====== RECORDS ======
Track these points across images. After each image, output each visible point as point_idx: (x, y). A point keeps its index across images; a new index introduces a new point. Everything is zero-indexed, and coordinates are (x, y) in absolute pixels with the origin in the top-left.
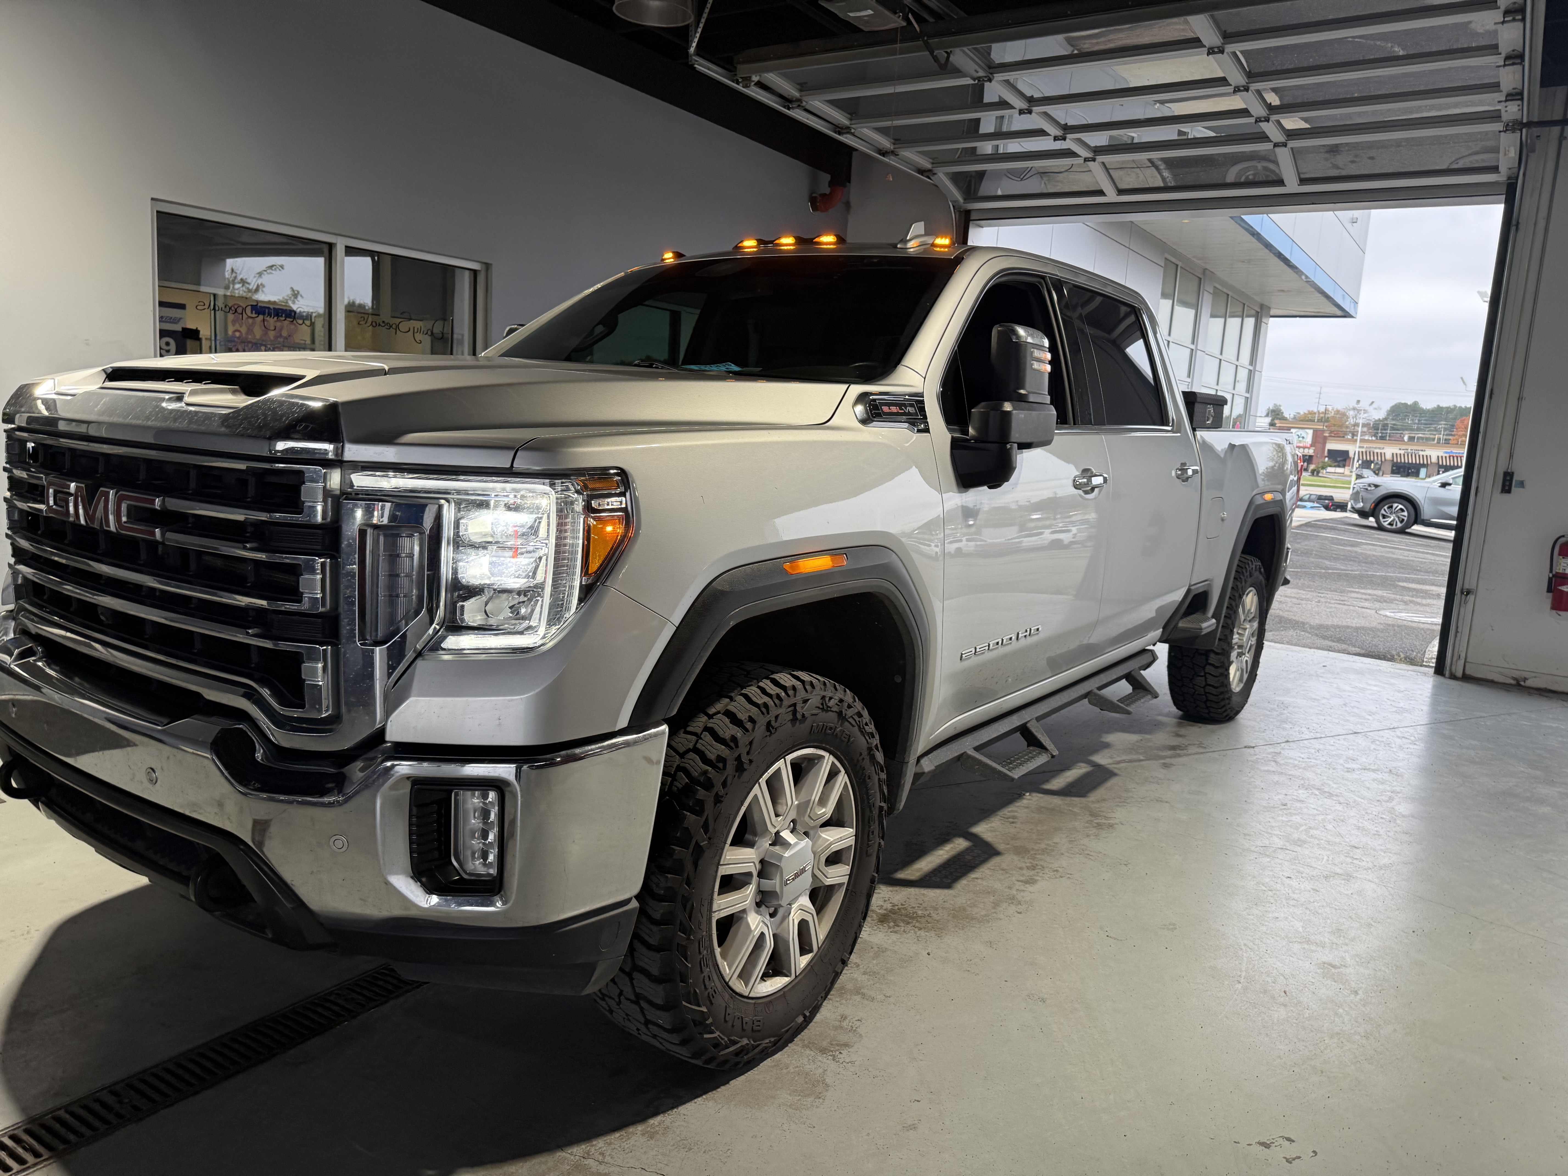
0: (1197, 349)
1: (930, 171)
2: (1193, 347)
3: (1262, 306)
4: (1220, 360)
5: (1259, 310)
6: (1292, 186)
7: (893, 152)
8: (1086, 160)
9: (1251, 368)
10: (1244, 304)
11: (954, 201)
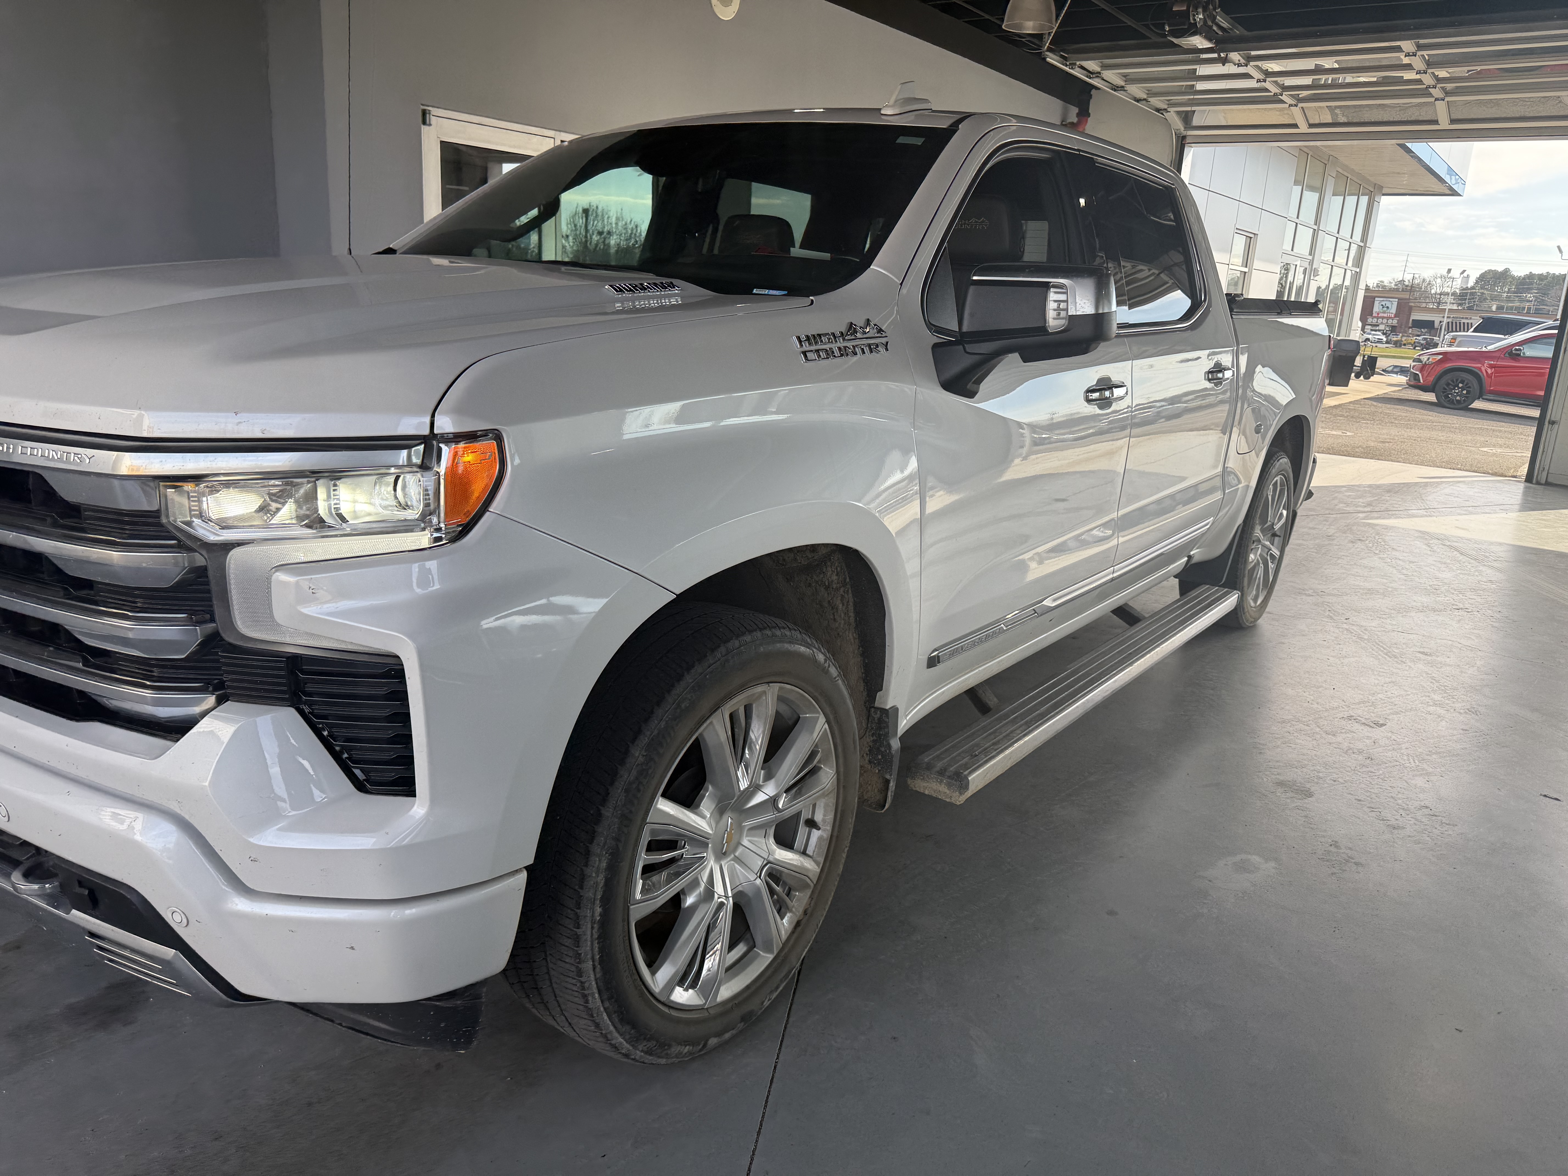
0: (1319, 229)
1: (1165, 109)
2: (1316, 227)
3: (1376, 185)
4: (1337, 238)
5: (1373, 190)
6: (1444, 124)
8: (1291, 105)
9: (1362, 244)
10: (1361, 185)
11: (1177, 130)
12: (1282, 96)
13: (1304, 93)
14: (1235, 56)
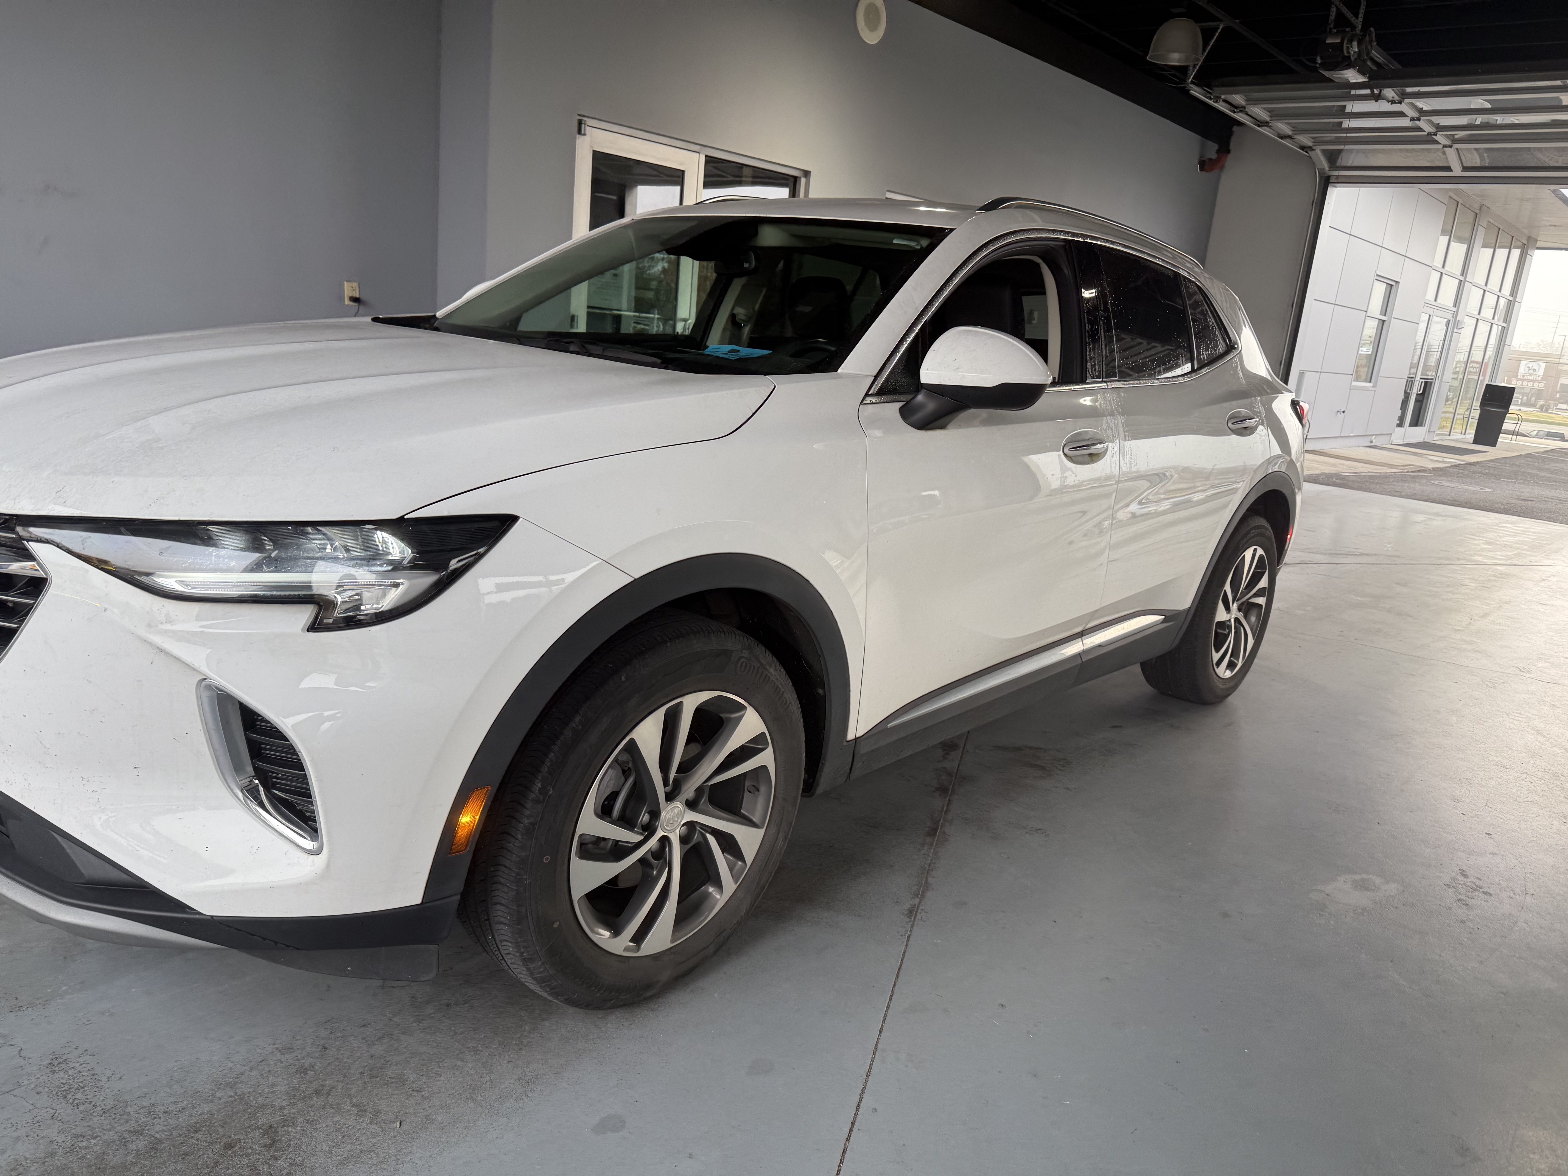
0: (1465, 281)
1: (1310, 147)
2: (1462, 278)
3: (1529, 238)
4: (1485, 291)
5: (1526, 243)
7: (1290, 137)
8: (1445, 146)
9: (1511, 298)
10: (1513, 237)
11: (1321, 169)
12: (1436, 135)
13: (1461, 134)
14: (1389, 93)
======
• REQUIREMENT
Your task is to reproduce exactly the lines from the one with "0: (1197, 349)" to the end of the material, both included, with the pictures left out.

• RESPONSE BELOW
0: (1197, 349)
1: (930, 171)
2: (1193, 347)
3: (1262, 306)
4: (1220, 360)
5: (1259, 310)
6: (1292, 186)
7: (893, 152)
8: (1086, 160)
9: (1251, 368)
10: (1244, 304)
11: (954, 201)
0: (1319, 229)
1: (1165, 109)
2: (1316, 227)
3: (1376, 185)
4: (1337, 238)
5: (1373, 190)
6: (1444, 124)
8: (1291, 105)
9: (1362, 244)
10: (1361, 185)
11: (1177, 130)
12: (1282, 96)
13: (1304, 93)
14: (1235, 56)
0: (1465, 281)
1: (1310, 147)
2: (1462, 278)
3: (1529, 238)
4: (1485, 291)
5: (1526, 243)
7: (1290, 137)
8: (1445, 146)
9: (1511, 298)
10: (1513, 237)
11: (1321, 169)
12: (1436, 135)
13: (1461, 134)
14: (1389, 93)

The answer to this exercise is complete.